• AIM OF THE EXERCISE:
Return exactly the lines from the start of the records below through the line containing "[CDMConnector and dbplyr](../articles/a03_dbplyr.html)", both ends included, and leave out the pictures.

Stored items from a collection

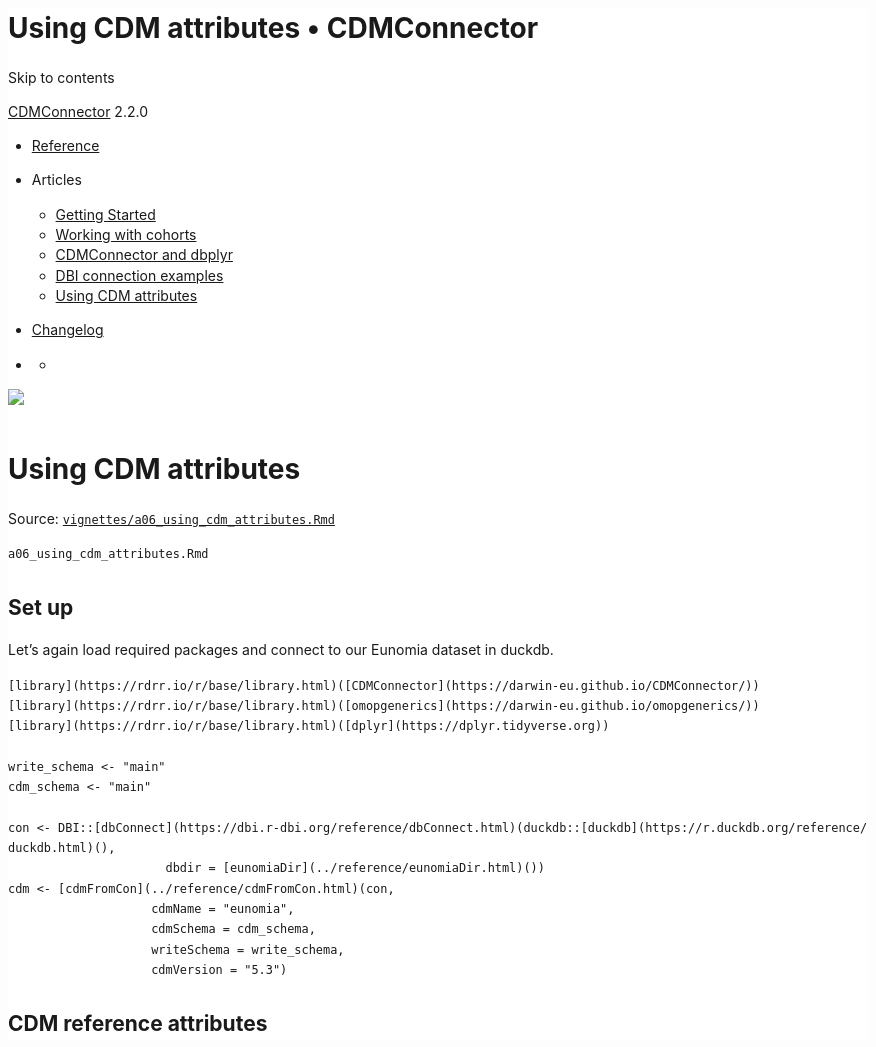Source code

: # Using CDM attributes • CDMConnector

Skip to contents

[CDMConnector](../index.html) 2.2.0

  * [Reference](../reference/index.html)
  * Articles
    * [Getting Started](../articles/a01_getting-started.html)
    * [Working with cohorts](../articles/a02_cohorts.html)
    * [CDMConnector and dbplyr](../articles/a03_dbplyr.html)
    * [DBI connection examples](../articles/a04_DBI_connection_examples.html)
    * [Using CDM attributes](../articles/a06_using_cdm_attributes.html)
  * [Changelog](../news/index.html)


  *   * [](https://github.com/darwin-eu/CDMConnector/)



![](../logo.png)

# Using CDM attributes

Source: [`vignettes/a06_using_cdm_attributes.Rmd`](https://github.com/darwin-eu/CDMConnector/blob/HEAD/vignettes/a06_using_cdm_attributes.Rmd)

`a06_using_cdm_attributes.Rmd`

## Set up

Let’s again load required packages and connect to our Eunomia dataset in duckdb.
    
    
    [library](https://rdrr.io/r/base/library.html)([CDMConnector](https://darwin-eu.github.io/CDMConnector/))
    [library](https://rdrr.io/r/base/library.html)([omopgenerics](https://darwin-eu.github.io/omopgenerics/))
    [library](https://rdrr.io/r/base/library.html)([dplyr](https://dplyr.tidyverse.org))
    
    write_schema <- "main"
    cdm_schema <- "main"
    
    con <- DBI::[dbConnect](https://dbi.r-dbi.org/reference/dbConnect.html)(duckdb::[duckdb](https://r.duckdb.org/reference/duckdb.html)(), 
                          dbdir = [eunomiaDir](../reference/eunomiaDir.html)())
    cdm <- [cdmFromCon](../reference/cdmFromCon.html)(con, 
                        cdmName = "eunomia", 
                        cdmSchema = cdm_schema, 
                        writeSchema = write_schema, 
                        cdmVersion = "5.3")

## CDM reference attributes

• TASK ANSWER:
Source code

: # Using CDM attributes • CDMConnector

Skip to contents

[CDMConnector](../index.html) 2.2.0

  * [Reference](../reference/index.html)
  * Articles
    * [Getting Started](../articles/a01_getting-started.html)
    * [Working with cohorts](../articles/a02_cohorts.html)
    * [CDMConnector and dbplyr](../articles/a03_dbplyr.html)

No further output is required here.